[Data excerpts]
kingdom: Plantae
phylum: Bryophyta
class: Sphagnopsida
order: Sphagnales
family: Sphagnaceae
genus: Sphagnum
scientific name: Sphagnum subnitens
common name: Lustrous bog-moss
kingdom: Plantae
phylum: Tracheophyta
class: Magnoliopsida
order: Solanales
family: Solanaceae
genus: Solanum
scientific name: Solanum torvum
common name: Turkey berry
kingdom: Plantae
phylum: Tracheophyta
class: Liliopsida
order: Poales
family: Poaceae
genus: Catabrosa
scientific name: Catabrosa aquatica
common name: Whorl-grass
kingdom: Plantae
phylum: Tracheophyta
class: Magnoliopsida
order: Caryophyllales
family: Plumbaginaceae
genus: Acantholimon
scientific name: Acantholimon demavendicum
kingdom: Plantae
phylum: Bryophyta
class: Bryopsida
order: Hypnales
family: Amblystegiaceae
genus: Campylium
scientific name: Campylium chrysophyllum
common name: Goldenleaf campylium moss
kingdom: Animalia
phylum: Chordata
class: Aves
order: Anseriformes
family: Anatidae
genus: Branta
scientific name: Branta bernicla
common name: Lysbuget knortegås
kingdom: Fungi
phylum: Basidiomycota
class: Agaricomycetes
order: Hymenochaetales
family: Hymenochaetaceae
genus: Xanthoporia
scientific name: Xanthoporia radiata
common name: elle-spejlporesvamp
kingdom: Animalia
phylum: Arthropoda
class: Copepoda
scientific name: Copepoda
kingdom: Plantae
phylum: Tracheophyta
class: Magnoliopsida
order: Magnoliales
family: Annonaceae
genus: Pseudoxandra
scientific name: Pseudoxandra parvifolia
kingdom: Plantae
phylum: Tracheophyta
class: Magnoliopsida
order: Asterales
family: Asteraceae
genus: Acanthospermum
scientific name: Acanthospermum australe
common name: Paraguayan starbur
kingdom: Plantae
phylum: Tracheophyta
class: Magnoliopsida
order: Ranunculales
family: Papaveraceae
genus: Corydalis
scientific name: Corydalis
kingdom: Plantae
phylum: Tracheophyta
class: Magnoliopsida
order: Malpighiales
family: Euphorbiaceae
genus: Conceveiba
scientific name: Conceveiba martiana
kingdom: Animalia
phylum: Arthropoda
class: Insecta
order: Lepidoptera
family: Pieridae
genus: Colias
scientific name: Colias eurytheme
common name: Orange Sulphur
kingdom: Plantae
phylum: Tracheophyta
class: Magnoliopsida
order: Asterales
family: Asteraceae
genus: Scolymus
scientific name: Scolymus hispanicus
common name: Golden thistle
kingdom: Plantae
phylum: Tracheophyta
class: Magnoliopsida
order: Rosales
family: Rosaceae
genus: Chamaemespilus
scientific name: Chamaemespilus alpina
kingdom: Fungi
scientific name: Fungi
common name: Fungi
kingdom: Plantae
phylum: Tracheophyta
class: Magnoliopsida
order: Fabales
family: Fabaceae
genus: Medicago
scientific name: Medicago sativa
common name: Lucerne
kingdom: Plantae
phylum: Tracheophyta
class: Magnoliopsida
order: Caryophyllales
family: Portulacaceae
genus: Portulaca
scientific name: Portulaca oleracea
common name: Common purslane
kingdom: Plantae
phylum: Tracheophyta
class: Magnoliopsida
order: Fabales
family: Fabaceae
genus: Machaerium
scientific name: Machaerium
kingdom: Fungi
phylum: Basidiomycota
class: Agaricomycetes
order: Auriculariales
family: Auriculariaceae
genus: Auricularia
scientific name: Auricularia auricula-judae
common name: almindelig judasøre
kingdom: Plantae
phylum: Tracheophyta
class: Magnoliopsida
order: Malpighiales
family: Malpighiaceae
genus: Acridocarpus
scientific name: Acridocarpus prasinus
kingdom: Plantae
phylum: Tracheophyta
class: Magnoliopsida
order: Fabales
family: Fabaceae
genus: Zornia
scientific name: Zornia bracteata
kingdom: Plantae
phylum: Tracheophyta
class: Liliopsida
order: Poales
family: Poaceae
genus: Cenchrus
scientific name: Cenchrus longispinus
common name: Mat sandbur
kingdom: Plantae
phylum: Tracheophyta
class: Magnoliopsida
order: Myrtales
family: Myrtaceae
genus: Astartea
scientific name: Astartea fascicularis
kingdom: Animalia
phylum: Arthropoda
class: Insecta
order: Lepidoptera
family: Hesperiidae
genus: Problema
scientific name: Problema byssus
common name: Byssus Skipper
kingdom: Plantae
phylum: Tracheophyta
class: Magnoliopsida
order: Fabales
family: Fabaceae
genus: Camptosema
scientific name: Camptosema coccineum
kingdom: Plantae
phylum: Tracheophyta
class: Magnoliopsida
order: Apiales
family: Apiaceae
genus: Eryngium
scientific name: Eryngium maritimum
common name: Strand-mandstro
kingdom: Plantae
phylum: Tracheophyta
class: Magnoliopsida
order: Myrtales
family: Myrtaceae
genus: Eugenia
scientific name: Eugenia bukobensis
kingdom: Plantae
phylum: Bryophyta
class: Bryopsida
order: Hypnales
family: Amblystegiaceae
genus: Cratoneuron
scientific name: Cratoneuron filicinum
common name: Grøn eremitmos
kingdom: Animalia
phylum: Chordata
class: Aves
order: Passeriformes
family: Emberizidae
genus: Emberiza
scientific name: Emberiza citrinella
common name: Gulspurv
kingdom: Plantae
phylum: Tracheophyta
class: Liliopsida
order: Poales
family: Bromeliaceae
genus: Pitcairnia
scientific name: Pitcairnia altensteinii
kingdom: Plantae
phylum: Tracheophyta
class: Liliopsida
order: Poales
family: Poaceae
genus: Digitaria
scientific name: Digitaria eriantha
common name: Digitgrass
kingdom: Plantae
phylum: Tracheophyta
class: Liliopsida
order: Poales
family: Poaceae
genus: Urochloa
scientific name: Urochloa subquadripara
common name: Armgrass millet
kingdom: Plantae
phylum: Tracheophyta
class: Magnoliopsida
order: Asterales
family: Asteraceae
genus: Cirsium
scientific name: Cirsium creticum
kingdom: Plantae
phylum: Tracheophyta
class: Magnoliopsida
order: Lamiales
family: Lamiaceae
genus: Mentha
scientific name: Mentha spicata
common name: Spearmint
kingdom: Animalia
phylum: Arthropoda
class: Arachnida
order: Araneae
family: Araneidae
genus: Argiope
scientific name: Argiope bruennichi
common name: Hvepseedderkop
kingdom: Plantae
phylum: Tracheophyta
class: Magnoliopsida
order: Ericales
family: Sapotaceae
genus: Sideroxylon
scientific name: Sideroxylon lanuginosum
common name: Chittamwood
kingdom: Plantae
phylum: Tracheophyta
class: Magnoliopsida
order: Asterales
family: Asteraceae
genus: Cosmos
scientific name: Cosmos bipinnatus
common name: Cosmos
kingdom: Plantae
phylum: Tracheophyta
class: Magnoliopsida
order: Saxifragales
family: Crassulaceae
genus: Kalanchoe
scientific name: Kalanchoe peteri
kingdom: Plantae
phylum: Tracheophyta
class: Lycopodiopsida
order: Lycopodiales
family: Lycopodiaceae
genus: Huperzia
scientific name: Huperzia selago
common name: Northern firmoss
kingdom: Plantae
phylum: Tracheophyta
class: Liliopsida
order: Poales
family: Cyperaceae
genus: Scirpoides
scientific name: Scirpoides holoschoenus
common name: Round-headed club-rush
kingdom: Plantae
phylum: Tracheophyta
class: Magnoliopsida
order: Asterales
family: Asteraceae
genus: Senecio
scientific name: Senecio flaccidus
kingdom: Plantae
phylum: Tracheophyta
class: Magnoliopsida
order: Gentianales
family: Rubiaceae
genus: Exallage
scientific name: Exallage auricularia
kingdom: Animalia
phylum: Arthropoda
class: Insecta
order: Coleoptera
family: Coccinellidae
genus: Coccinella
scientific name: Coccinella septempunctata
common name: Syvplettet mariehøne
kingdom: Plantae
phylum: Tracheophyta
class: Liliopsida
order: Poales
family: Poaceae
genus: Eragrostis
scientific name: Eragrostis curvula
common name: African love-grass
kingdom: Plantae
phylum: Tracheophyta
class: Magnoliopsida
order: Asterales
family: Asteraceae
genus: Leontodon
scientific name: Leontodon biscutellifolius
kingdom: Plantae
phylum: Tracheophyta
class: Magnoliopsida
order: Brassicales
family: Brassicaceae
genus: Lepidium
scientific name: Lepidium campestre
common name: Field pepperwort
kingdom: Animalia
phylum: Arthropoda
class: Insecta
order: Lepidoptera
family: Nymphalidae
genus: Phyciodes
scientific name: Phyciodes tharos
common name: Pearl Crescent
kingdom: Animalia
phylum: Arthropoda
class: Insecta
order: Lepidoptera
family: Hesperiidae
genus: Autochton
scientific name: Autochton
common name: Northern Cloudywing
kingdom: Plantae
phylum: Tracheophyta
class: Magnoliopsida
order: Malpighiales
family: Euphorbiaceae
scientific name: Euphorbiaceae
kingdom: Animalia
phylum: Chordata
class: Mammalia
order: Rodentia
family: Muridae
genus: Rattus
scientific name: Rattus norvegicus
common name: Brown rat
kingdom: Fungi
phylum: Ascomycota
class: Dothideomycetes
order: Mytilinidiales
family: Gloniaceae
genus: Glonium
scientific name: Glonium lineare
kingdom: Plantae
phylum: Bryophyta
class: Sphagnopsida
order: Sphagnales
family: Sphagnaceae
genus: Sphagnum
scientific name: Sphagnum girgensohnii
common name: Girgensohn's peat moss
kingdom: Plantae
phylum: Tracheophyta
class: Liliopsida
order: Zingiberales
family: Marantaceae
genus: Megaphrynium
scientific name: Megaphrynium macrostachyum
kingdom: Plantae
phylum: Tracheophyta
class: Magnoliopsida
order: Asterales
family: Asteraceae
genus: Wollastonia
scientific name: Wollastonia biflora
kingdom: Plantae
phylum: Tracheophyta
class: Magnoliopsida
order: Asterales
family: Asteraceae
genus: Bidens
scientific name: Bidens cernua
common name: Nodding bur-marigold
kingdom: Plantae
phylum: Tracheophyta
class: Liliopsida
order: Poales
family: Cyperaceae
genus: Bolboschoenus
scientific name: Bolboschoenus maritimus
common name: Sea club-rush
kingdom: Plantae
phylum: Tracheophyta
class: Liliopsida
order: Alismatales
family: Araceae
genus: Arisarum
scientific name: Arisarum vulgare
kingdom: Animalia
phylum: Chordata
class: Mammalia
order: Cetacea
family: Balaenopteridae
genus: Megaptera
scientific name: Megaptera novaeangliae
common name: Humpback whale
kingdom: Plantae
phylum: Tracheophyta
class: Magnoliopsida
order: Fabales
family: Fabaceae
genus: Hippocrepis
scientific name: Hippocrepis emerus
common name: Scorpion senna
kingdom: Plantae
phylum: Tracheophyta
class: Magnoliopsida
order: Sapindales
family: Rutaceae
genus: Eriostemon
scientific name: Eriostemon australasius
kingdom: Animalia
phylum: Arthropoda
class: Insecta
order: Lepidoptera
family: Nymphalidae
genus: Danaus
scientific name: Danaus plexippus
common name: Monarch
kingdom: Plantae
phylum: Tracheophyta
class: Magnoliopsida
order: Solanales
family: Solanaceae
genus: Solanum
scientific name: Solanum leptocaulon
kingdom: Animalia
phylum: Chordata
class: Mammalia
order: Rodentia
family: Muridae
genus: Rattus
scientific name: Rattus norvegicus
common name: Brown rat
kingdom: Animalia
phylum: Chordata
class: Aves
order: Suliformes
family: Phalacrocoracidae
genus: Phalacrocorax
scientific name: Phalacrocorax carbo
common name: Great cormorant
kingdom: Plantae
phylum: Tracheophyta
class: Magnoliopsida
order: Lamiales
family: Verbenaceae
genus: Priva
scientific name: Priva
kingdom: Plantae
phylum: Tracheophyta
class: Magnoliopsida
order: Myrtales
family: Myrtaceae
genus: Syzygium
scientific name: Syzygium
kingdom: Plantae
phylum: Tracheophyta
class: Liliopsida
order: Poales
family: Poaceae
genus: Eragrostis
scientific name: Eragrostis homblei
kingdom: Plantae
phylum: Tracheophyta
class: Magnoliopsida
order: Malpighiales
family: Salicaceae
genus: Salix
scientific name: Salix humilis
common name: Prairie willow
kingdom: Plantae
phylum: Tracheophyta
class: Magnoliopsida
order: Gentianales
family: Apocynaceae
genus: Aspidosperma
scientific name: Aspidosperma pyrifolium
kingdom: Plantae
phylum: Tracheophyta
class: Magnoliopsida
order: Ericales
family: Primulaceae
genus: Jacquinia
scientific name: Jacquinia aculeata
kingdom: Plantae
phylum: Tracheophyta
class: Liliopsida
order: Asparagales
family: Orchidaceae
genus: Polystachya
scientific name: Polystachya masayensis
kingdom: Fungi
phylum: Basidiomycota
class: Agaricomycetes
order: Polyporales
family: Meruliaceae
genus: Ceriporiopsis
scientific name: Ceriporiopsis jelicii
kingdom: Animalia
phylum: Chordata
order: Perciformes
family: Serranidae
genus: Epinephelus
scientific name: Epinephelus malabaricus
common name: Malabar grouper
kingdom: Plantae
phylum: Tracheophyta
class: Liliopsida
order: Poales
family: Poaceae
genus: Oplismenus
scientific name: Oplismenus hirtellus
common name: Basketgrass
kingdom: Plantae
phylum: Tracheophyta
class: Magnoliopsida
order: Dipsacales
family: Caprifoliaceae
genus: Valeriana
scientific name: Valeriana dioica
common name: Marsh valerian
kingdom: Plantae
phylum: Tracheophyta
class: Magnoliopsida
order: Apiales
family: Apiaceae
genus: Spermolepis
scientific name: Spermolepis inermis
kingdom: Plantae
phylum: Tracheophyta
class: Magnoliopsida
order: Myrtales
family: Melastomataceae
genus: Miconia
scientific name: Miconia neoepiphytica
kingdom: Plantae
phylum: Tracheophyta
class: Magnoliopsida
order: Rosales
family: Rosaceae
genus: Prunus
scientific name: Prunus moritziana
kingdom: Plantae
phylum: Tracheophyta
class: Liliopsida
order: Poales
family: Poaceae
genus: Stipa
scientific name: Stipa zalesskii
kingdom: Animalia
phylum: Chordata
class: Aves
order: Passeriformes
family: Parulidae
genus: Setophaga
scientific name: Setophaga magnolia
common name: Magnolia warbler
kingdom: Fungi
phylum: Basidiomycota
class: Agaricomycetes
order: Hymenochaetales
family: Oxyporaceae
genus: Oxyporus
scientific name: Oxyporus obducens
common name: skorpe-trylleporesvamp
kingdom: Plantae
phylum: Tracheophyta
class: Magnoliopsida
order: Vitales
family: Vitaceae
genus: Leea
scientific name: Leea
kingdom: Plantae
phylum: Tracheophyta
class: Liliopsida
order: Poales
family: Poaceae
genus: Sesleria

Aim of the task ::
Retype the records from the line containing "genus: Acantholimon" through the line containing "genus: Xanthoporia", keeping every line unchanged.

Task result ::
genus: Acantholimon
scientific name: Acantholimon demavendicum
kingdom: Plantae
phylum: Bryophyta
class: Bryopsida
order: Hypnales
family: Amblystegiaceae
genus: Campylium
scientific name: Campylium chrysophyllum
common name: Goldenleaf campylium moss
kingdom: Animalia
phylum: Chordata
class: Aves
order: Anseriformes
family: Anatidae
genus: Branta
scientific name: Branta bernicla
common name: Lysbuget knortegås
kingdom: Fungi
phylum: Basidiomycota
class: Agaricomycetes
order: Hymenochaetales
family: Hymenochaetaceae
genus: Xanthoporia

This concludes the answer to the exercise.